Antti (Mika Kares) has returned changed from the war. He and his wife Anna (Miina-Liisa Värelä) have been brought as slaves to a rich merchant (Johannes Vatjus) from Novgorod, where they are exposed to a sexual power play-complete with bondage and stylized bear mask. At the same time, between the great powers Sweden and Russia, the forest state rises – thus a Finland mentioned as « the land of the happy ».
The people – embodied by The motive with the wandering forest – in turn, chooses the reluctant Antti as his leader despite being so obviously an anti -hero. The poet Paavo Haavikko’s symbolically charged libretto can be interpreted on several different levels. You can choose to see the « rider » as a jealous -driven love story in the shadow of oppression. But probably it is more attractive to consider the story as a major political power play, where morality is put to the test.
From the beginning, everything is in charred waste. The fifty shades of the video projections of noir for the thoughts of old -fashioned silent film, while a spartan stage building of thin tree trunks rises in the middle.
Director Jussi Nikkilä’s text -loyal interpretation in combination with the scenographer and costume designer Taki’s Gothically blackened framing actually has more in common with a historically colored fantasy series such as « Game of Thrones » than with any « dystopic future », which the little misleading talks about the National Opera’s website.

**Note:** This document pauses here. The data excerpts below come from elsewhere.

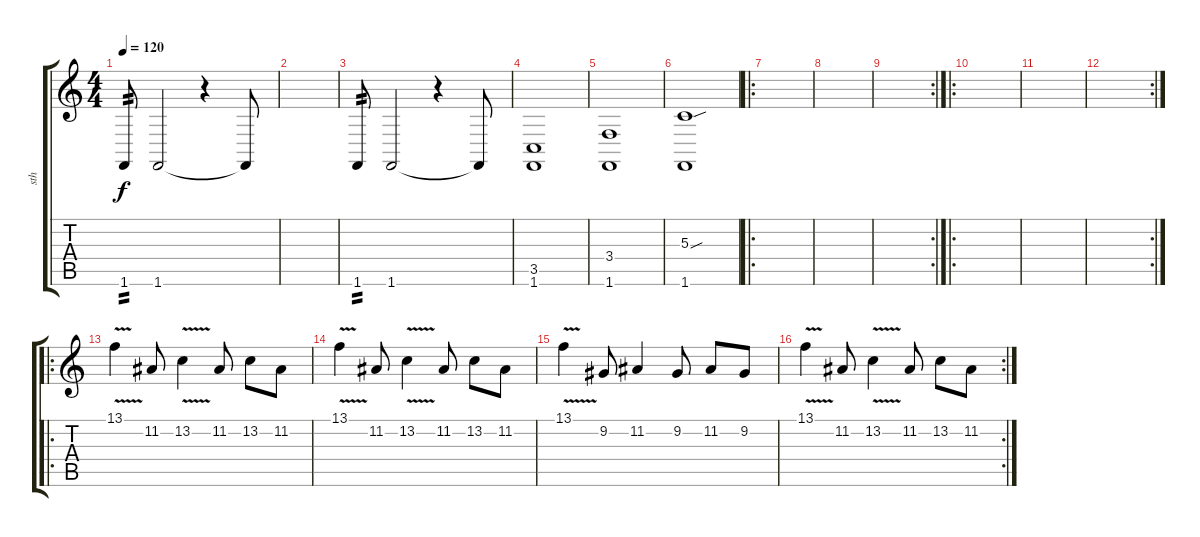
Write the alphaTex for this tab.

\track ("sth" "sth") {instrument stringensemble1}
\staff {score tabs}
\tuning (E4 B3 G3 D3 A2 E2) {hide}
\ts (4 4)
\tempo 120
\clef g2
\ks c
1.6.8{tp 2 dy f} 1.6.2 r.4 1.6{t}.8 |
|
1.6.8{tp 2} 1.6.2 r.4 1.6{t}.8 |
(3.5 1.6).1 |
(3.4 1.6).1 |
(5.3{sou} 1.6).1 |
\ro
|
|
\rc 2
|
\ro
|
|
\rc 2
|
\ro
13.1{v}.4 11.2.8 13.2{v}.4 11.2.8 13.2.8 11.2.8 |
13.1{v}.4 11.2.8 13.2{v}.4 11.2.8 13.2.8 11.2.8 |
13.1{v}.4 9.2.8 11.2.4 9.2.8 11.2.8 9.2.8 |
\rc 2
13.1{v}.4 11.2.8 13.2{v}.4 11.2.8 13.2.8 11.2.8
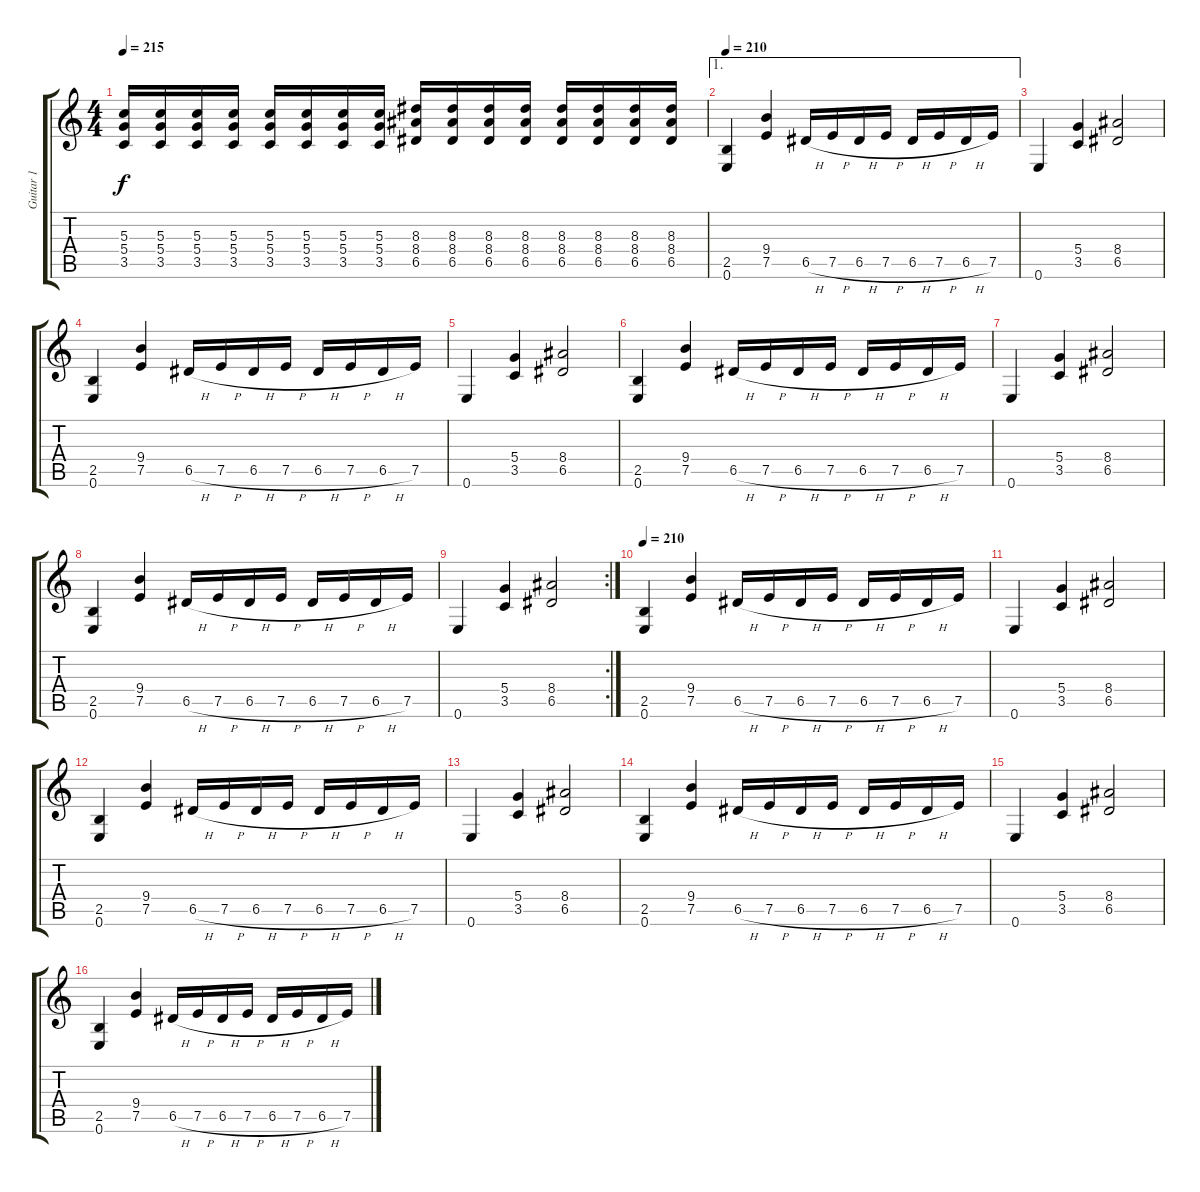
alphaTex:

\track ("Guitar 1" "Guitar 1") {instrument distortionguitar}
\staff {score tabs}
\tuning (E4 B3 G3 D3 A2 E2) {hide}
\ts (4 4)
\tempo 215
\clef g2
\ks c
(5.3 5.4 3.5).16{dy f} (5.3 5.4 3.5).16 (5.3 5.4 3.5).16 (5.3 5.4 3.5).16 (5.3 5.4 3.5).16 (5.3 5.4 3.5).16 (5.3 5.4 3.5).16 (5.3 5.4 3.5).16 (8.3 8.4 6.5).16 (8.3 8.4 6.5).16 (8.3 8.4 6.5).16 (8.3 8.4 6.5).16 (8.3 8.4 6.5).16 (8.3 8.4 6.5).16 (8.3 8.4 6.5).16 (8.3 8.4 6.5).16 |
\ae 1
\tempo 210
(2.5 0.6).4 (9.4 7.5).4 6.5{h}.16 7.5{h}.16 6.5{h}.16 7.5{h}.16 6.5{h}.16 7.5{h}.16 6.5{h}.16 7.5.16 |
0.6.4 (5.4 3.5).4 (8.4 6.5).2 |
(2.5 0.6).4 (9.4 7.5).4 6.5{h}.16 7.5{h}.16 6.5{h}.16 7.5{h}.16 6.5{h}.16 7.5{h}.16 6.5{h}.16 7.5.16 |
0.6.4 (5.4 3.5).4 (8.4 6.5).2 |
(2.5 0.6).4 (9.4 7.5).4 6.5{h}.16 7.5{h}.16 6.5{h}.16 7.5{h}.16 6.5{h}.16 7.5{h}.16 6.5{h}.16 7.5.16 |
0.6.4 (5.4 3.5).4 (8.4 6.5).2 |
(2.5 0.6).4 (9.4 7.5).4 6.5{h}.16 7.5{h}.16 6.5{h}.16 7.5{h}.16 6.5{h}.16 7.5{h}.16 6.5{h}.16 7.5.16 |
\rc 2
0.6.4 (5.4 3.5).4 (8.4 6.5).2 |
\tempo 210
(2.5 0.6).4 (9.4 7.5).4 6.5{h}.16 7.5{h}.16 6.5{h}.16 7.5{h}.16 6.5{h}.16 7.5{h}.16 6.5{h}.16 7.5.16 |
0.6.4 (5.4 3.5).4 (8.4 6.5).2 |
(2.5 0.6).4 (9.4 7.5).4 6.5{h}.16 7.5{h}.16 6.5{h}.16 7.5{h}.16 6.5{h}.16 7.5{h}.16 6.5{h}.16 7.5.16 |
0.6.4 (5.4 3.5).4 (8.4 6.5).2 |
(2.5 0.6).4 (9.4 7.5).4 6.5{h}.16 7.5{h}.16 6.5{h}.16 7.5{h}.16 6.5{h}.16 7.5{h}.16 6.5{h}.16 7.5.16 |
0.6.4 (5.4 3.5).4 (8.4 6.5).2 |
(2.5 0.6).4 (9.4 7.5).4 6.5{h}.16 7.5{h}.16 6.5{h}.16 7.5{h}.16 6.5{h}.16 7.5{h}.16 6.5{h}.16 7.5.16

After all, there is both mystery and a prophecy, as well as sexual violence. But above all, open and thought -provoking issues that are equally easy to apply to the contemporary.
Sallinen’s music is both Power and emotional center, constantly changing and illustrative. But at the same time traditionally anchored, accessible and singable. The sounds wander like the forest between east and west. Impressive watches and driving parties draw inspiration from the Orthodox Church, while large lyrical claims are approached Puccini or Wagner.
You also do not need to understand very much Finnish to appreciate Haavikko’s poetic text as it is carried by both the composer and the orchestra and a stable singer team under the leadership of Hannu Lintu. Not even a brief interruption due to a case of illness in the audience manages to upset the densified mood.
It is visually neat, well -sounding and above all uninterruptedly exciting in the joint between mythologically colored fairy tale and a historical reality that was rarely felt equally relevant since the performance 50 years ago.
Played until May 28. Sing in Finnish, but is also texted in Swedish and English.